The Turkish State Railways operate freight trains on all of their lines. TCDD has a big fleet of covered goods wagons, flat wagons, tank wagons, open wagons and hoppers. TCDD also has a few schnabel cars and crane cars. TCDD carries freight such as bulk, shipping containers, liquids and goods.

As of 2012, 25.7 million ton is transported by rail in Turkey. Two steel companies, Erdemir and Kardemir, top 2 customers of TCDD, had transported 4.5 million ton in 2012, mainly iron ore and coal.

2.1 million tons of rail freight belong to international traffic. Most of international traffic is between Turkey and Europe, done via Kapikule.
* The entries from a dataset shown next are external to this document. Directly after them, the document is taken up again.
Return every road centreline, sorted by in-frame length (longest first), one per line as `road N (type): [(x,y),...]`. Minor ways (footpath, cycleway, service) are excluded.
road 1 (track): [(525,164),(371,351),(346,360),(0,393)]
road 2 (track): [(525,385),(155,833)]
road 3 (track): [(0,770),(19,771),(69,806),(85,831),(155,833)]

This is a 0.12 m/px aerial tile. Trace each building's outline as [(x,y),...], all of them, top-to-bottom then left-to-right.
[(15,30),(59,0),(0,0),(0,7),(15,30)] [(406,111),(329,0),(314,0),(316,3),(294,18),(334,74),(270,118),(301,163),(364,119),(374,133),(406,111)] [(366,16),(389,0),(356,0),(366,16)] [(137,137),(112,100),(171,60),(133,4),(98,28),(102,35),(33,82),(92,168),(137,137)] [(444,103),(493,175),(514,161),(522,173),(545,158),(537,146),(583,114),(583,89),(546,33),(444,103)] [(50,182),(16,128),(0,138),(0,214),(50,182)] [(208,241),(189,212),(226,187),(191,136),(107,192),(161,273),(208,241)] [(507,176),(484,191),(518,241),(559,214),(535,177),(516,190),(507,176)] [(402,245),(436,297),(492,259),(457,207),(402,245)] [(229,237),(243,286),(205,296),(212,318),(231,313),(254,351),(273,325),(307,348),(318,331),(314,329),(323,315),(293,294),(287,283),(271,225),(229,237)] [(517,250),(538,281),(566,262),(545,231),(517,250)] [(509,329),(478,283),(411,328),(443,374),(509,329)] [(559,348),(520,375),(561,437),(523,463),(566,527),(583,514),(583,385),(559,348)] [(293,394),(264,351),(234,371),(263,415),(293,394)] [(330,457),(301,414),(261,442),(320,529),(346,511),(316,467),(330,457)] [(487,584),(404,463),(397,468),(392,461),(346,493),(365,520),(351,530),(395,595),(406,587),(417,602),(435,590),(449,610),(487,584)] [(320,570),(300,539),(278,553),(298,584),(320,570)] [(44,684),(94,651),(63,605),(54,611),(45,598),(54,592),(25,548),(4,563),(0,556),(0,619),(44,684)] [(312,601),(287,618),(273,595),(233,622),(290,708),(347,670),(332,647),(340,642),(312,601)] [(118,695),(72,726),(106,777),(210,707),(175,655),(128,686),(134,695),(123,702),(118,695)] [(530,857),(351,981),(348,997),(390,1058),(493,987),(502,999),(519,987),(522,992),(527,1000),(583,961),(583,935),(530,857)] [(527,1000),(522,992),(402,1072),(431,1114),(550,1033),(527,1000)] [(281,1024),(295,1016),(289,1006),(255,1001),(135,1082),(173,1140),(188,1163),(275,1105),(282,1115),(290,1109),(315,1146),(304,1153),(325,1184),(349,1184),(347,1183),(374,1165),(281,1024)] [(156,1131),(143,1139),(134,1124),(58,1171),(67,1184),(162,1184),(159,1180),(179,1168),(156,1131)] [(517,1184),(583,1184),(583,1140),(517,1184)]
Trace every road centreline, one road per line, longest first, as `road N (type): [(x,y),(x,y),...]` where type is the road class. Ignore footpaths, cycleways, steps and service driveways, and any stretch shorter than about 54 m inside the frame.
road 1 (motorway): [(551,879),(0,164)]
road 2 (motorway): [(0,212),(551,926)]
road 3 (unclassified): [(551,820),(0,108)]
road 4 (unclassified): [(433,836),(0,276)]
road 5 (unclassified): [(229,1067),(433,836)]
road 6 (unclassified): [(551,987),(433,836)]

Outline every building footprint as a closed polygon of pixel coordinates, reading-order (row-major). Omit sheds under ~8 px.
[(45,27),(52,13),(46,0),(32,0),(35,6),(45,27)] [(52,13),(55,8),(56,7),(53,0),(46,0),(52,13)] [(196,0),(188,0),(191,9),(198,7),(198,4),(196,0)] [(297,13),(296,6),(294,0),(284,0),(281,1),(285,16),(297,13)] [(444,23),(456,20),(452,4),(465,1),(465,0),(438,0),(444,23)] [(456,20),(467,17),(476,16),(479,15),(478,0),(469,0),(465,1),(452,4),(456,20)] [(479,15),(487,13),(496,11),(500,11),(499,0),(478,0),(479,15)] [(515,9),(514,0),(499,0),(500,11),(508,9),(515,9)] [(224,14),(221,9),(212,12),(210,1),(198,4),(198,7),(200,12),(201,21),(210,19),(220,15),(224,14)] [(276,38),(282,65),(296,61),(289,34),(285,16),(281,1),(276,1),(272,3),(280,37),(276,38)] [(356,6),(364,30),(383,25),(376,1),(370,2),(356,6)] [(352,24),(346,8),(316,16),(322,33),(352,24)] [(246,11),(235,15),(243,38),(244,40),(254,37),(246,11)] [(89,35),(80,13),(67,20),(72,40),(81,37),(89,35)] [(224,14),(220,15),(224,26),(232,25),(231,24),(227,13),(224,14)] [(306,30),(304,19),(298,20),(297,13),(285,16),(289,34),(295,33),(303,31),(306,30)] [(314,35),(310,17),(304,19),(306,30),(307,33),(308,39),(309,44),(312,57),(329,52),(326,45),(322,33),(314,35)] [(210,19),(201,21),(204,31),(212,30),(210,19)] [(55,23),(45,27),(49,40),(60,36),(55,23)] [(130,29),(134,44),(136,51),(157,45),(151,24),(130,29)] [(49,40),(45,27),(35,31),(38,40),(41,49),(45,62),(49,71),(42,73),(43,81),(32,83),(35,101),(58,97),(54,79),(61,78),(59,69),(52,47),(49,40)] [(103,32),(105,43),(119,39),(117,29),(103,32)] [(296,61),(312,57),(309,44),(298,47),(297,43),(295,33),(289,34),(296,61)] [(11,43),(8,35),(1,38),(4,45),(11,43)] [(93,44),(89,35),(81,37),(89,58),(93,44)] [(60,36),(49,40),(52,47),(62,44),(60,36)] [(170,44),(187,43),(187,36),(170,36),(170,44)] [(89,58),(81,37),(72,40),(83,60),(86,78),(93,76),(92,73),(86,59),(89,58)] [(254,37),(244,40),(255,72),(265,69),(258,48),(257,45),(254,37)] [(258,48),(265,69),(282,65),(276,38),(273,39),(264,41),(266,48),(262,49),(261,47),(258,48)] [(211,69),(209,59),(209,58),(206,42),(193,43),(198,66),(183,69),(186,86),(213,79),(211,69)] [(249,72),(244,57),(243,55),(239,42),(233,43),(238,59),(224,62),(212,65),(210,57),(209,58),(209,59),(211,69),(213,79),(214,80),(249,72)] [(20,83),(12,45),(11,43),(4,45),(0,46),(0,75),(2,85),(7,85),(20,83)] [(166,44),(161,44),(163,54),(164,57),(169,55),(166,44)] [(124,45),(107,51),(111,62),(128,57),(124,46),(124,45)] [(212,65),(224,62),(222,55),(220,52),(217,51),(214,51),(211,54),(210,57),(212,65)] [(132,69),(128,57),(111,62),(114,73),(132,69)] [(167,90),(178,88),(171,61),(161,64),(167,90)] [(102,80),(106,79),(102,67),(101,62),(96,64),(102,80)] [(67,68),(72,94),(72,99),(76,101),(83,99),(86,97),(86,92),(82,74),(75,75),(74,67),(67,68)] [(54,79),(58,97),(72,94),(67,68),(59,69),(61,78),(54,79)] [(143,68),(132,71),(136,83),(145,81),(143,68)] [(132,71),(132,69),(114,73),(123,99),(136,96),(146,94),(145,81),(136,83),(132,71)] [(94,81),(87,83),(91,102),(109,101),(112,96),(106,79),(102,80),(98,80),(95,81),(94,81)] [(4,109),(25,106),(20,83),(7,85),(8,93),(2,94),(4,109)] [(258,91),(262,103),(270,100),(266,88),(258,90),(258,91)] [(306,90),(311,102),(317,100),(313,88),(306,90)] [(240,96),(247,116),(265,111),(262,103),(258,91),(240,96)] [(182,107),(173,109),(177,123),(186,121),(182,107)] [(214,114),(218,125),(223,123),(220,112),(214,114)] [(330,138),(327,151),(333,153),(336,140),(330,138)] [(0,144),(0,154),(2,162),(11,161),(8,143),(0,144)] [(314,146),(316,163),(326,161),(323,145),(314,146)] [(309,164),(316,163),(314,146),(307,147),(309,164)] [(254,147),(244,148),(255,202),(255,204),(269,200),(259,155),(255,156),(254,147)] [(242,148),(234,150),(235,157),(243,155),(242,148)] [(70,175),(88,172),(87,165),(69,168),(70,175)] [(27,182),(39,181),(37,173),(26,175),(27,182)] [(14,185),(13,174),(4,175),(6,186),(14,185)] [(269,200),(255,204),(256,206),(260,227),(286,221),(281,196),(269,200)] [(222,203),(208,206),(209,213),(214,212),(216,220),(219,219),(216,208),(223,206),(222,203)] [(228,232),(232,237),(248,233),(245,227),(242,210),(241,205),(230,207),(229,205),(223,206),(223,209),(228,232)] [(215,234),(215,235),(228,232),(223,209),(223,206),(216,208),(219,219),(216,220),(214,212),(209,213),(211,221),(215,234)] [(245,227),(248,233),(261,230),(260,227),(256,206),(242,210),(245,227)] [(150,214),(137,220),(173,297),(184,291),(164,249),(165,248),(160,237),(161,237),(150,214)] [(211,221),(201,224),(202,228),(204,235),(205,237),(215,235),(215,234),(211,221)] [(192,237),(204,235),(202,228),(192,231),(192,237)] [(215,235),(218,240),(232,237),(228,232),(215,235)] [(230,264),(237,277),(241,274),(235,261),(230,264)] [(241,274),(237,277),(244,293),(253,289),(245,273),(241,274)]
Several container trains are running in this route as well as conventional wagons.

Containers are widely used both in international and domestic transportation. 7.6 million ton is carried in containers. TCDD is supporting transportation by containers. Thus almost all of the private railway companies invested in container wagons, and carrying 20% of all rail freight by their own wagons.

TCDD has plans to strengthen freight traffic by adding 4000 km conventional lines until 2023. That includes new international rail connections to Georgia, Iraq and Iran. TCDD is also constructing 18 logistic centers to enable transportation of more loads by rail.

TCDD is planning to increase its transit traffic (11000 to in 2011) by constructing "iron silk road" to connect Europe to Asia. Marmaray is the most important part of this project which is supposed to complete in 2015. Another project is Kars–Tbilisi–Baku railway which will be completed in 2014. TCDD wants to have share from the freight traffic between Europe and China.

Container Lines to Europe
As of May 2014, there are 3 companies organizing regular container trains between Turkey and Europe: IFB, Balo and Metrans. The weekly departures by these 3 companies is about 10 in each direction in total. By 16 June 2014 IFB ended direct container service to Turkey and started using vessel connection via Constanta powered by Global Multimodal.

There are also other services started in 2014 such as intermodal trailer service by Ulusoy Logistics and swapbody train by Transfesa.

Consists
TCDD usually uses the 22000 series, 33000 series or the 24000 series to pull the trains on long-distance routes. The DE11000 series and the DH9500 series usually does the shutting in yards or pulls the freight trains short distances. Train consists are usually 15-30 cars long.

Busiest Lines
The rail lines to cities such as İstanbul, Ankara, Zonguldak, Samsun, Adana, Mersin and İskendurun see heavy freight traffic. The Karabük-Zonguldak section of the Irmak-Zonguldak Rail Line is the 3rd busiest line in freight traffic, after the Istanbul–Ankara Main Line and the Adana–Mersin Railway Line.